Jedyne budynki, które zachowały się po wojnie to Grote Kerk oraz fragment Starego Portu. Pozostałe atrakcje w tym mieście to ogromny Museumspark, wysoka wieża widokowa oraz water taxi, którym płynąc można podziwiać panoramę nowoczesnego miasta.
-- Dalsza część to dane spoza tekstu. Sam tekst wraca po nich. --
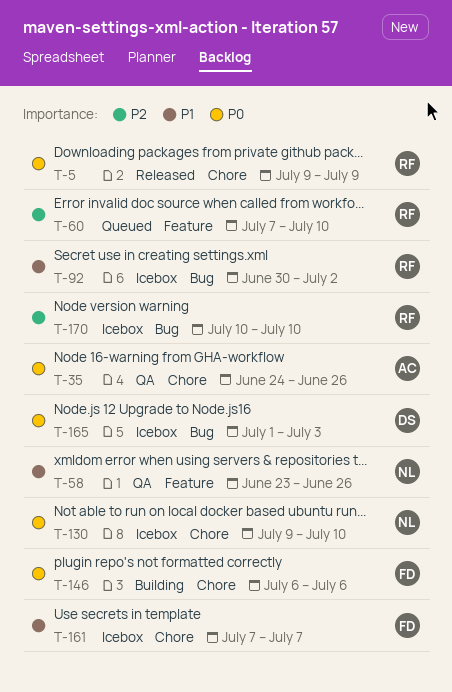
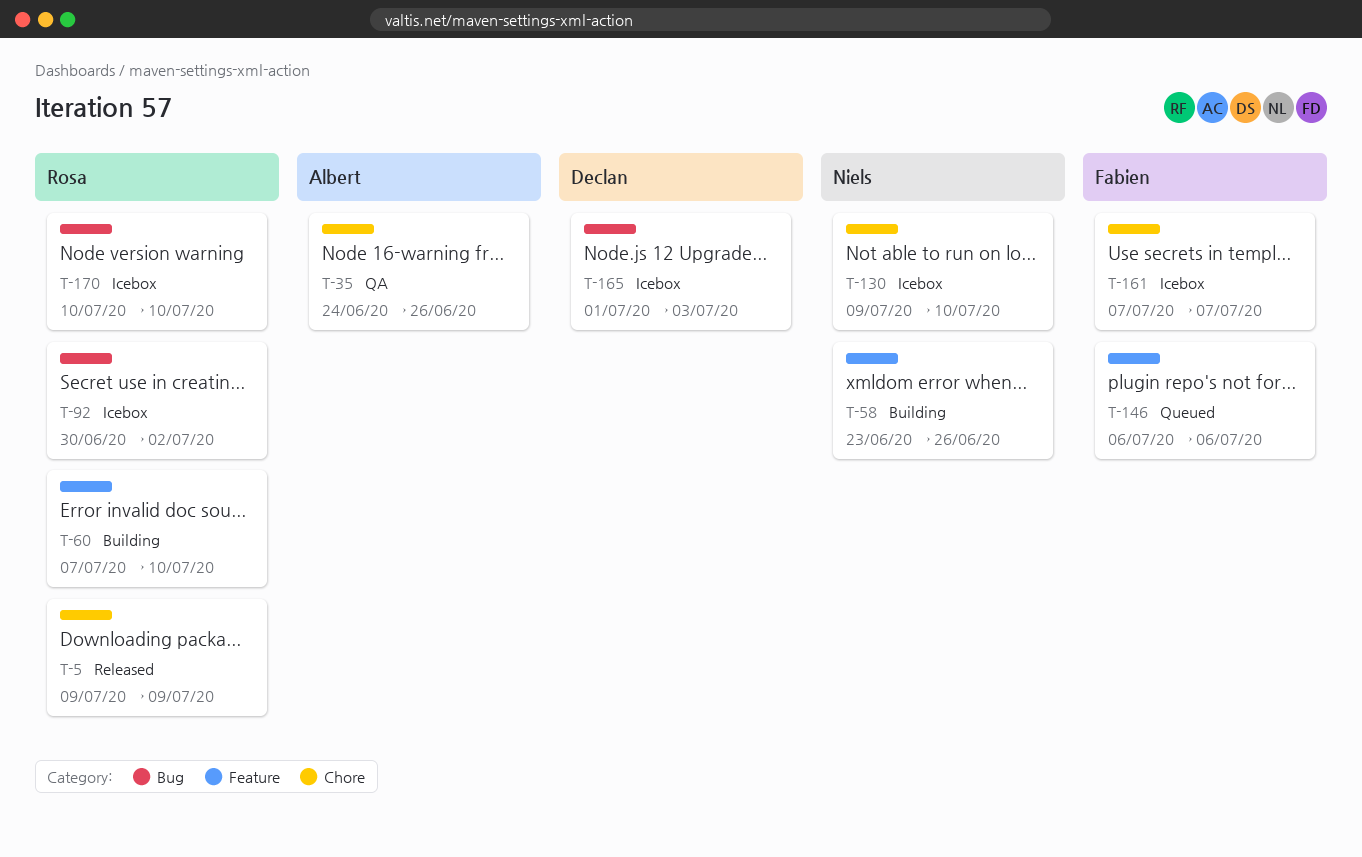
T-58, status: QA -> Building
T-60, status: Queued -> Building
T-146, status: Building -> Queued
T-146, label: Chore -> Feature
Dzień dobiegł końca, nazajutrz rano wyruszyliśmy w 17-godzinną drogę powrotną do Polski.
Mimo, iż wyjazd był krótki wszyscy jesteśmy zadowoleni, bo świetnie spędziliśmy czas, zwiedzając, muzykując, ale przede wszystkim integrując się, a to przecież przede wszystkim my młodzi ludzie lubimy najbardziej.
Trzeba pamiętać, że taka organizacja studencka to nie tylko przyjemności w postaci genialnych wyjazdów, ale przede wszystkim ciężka praca, jaka towarzyszy nam na co dzień. Jednakże jej owoce możecie potem podziwiać.
Korzystając z okazji chciałam serdecznie zaprosić na jeden z naszych najważniejszych koncertów w roku, który odbędzie się już w najbliższą niedzielę o 19.15 w kościele św. Katarzyny Aleksandryjskiej na Kazimierzu. Razem z orkiestrą smyczkową i dętymi instrumentami wykonamy Requiem S. Dobrogosza.